KATO製101系(中央線色)

KATO101系

 通勤電車は買わないつもりでいたのですが、facebookの方で高校の後輩(女性)の鉄道博物館の101系の写真を見てどうにも我慢できなくなってしまい、買ってしまいました。ちなみに今回はANAのマイルをEdyに換えて購入しておりましてお金は一銭も使っておりません(と言い訳してみる)。
 国鉄101系は1957年に投入された国鉄の直流通勤型電車です。その構造は前年に試作された72系の全金属車両をベースとしています。当時大手私鉄は1954年頃から新性能電車を投入して旅客力増強を図ってきましたが、国鉄東海道線の全線電化やそれに続く新幹線計画などの長距離輸送の電車の開発も必要とされており、近距離輸送中心の私鉄とは事情が異なっていました。この101系もコンセプトは新幹線と同じく全車動力車とする事による高速化を目指して開発されました。そのため高出力のモーターや最高速度重視のギヤ比などが採用されましたが、実際には沿線の変電設備の容量不足から全車動力車での運用は行なえず、中央線の10両編成では8M2T(動力車8両、付随車2両)の編成とせざるを得ず、本来の性能を発揮する事はできませんでした。ただ付随車には後から動力を取り付ける事が考慮されていました。また駅間距離の短い山手線では高速側に振られたギヤ比も仇となり、後に101系の改良型として投入された103系では当初から付随車を含んだ運用とギヤ比を低くして加速・減速性能を高める方向に変更されました(一説によると車輪直径も103系の方が小さいという話もあります)。その後モーターの熱容量試験の結果、さらに付随車を増やした6M4Tでの運用が1960年末から開始される事になりましたが、性能的にはギリギリで晩年の冷房化ではこれが原因でつまづく事になってしまいました。全車動力車という高性能を目指しながら、電力設備の容量不足から不遇に終わってしまった101系ですが、それでも1000両を超えて製造され、高度成長期の日本の発展を支えてきた車両である事は間違いなく、また自宅の最寄の豊田駅には電車区があった関係で、このオレンジバーミリオンの車両は私にとっては最も親しみがあるものである事も間違いありません。

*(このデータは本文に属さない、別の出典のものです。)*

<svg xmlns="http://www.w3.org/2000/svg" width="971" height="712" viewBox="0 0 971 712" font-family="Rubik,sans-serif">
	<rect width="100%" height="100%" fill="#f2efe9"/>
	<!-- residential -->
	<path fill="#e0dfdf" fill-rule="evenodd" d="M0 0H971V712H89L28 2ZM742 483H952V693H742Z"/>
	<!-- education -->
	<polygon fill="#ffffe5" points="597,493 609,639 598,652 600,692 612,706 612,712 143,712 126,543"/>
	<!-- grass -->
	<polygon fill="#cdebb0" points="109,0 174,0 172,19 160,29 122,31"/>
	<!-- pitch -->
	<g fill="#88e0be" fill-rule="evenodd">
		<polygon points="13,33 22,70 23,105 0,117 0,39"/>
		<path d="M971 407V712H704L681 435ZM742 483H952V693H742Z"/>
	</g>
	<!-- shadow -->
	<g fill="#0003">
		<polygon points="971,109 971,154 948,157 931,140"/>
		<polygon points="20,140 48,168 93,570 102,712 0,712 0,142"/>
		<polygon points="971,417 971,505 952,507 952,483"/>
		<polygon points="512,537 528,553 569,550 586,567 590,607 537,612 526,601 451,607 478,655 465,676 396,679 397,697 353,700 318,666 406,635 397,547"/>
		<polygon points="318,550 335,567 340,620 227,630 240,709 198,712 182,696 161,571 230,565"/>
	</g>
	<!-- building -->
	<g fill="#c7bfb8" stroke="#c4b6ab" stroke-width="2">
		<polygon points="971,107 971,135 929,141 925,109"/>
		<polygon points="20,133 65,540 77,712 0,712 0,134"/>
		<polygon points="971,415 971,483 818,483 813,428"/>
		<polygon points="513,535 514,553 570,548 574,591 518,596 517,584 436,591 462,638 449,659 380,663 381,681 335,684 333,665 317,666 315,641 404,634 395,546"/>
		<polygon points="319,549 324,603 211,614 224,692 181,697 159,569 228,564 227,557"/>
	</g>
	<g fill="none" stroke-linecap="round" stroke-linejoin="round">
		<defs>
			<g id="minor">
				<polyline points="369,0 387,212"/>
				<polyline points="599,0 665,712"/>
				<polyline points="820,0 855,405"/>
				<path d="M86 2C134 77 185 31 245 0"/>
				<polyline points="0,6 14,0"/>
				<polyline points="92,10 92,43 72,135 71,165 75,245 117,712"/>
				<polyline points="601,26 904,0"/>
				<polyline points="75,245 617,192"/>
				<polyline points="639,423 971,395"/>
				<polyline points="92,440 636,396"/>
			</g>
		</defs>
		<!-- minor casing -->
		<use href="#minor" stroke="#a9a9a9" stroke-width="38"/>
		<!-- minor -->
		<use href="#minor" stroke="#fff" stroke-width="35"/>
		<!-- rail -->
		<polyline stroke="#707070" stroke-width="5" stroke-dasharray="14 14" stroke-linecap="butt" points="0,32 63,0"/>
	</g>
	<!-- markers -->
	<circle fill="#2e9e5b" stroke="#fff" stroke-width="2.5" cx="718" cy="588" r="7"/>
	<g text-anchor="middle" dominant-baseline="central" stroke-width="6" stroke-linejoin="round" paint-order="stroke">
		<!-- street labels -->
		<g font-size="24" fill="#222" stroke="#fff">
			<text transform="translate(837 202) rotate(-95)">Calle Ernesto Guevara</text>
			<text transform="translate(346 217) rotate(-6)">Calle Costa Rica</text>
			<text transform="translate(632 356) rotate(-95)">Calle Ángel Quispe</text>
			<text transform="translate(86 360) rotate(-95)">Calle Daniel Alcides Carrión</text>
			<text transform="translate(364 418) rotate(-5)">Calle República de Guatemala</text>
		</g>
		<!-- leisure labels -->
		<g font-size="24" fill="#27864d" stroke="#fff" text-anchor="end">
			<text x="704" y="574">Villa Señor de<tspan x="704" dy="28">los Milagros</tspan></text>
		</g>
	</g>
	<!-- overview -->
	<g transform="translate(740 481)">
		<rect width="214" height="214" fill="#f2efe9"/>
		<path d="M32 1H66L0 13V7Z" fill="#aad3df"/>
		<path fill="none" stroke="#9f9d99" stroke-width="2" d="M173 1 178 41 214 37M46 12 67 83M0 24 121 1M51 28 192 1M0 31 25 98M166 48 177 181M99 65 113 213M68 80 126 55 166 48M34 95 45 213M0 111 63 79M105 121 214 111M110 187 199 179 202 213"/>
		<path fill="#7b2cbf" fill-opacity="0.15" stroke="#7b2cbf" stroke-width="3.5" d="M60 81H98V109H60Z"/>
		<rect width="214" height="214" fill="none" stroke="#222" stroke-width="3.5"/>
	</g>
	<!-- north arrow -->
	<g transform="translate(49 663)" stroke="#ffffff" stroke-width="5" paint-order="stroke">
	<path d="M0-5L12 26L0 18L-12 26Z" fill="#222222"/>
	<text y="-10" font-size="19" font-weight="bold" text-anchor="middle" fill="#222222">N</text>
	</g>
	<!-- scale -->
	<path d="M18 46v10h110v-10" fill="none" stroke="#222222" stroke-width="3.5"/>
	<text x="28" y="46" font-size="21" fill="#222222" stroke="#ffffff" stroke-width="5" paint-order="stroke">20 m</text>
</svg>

 さて模型はKATO製です。KATOからは103系Nゲージ登場当初から発売されていましたが、この101系は2005年にレジェンドコレクションの第1弾として発売された製品の流れをくむ製品です。最新のフライホィール付動力車を使いDCCフレンドリー製品となっています。もちろん40年前の103系とは別次元のディテールです。前面には磁石で[特別快速]のプレートが簡単に取り付ける事ができるようになっています。私が購入した製品は型番10-1170、10-1171という101系800番台を模型化した製品です。800番台は高尾から先の相模湖まで乗り入れるための車両で、小さなトンネル断面に対応するためにパンタグラフ部分が低屋根化されており、模型でもその部分はしっかり再現されています。また全車動力車化のために後からパンタグラフを取り付けるための付随車(サハ)の屋根部分も再現されています。
 ところで、なぜ通勤電車を買わないつもりでいたかというと、懐かしい車両ではありますが、通学や通勤での満員電車の嫌な思い出がある事と、中央線車両を買うと三鷹から先の複々線の再現のためカナリヤ色の総武線車両とか、東京、神田で顔を合わせるウグイス色の山手線やスカイブルーの京浜東北線も欲しくなるという際限のない欲望に発展してしまう可能性があったためです。幸いこの101系はオレンジバーミリオンの中央線色しか製品として存在していない事と、KATOの103系、201系はどちらも古い製品仕様でDCCフレンドリーでは無い事が分かったので、大暴走して買ってしまう事もなかろうという事で、購入に踏み切りました。製品は非常に出来が良く買ってよかったと思っています。昔は一生懸命吊革を作って車内に吊るしたりしたものですが、さすがに今の老眼では厳しいので、もっと軽い加工(シートを青く塗るとか)で楽しもうと思います。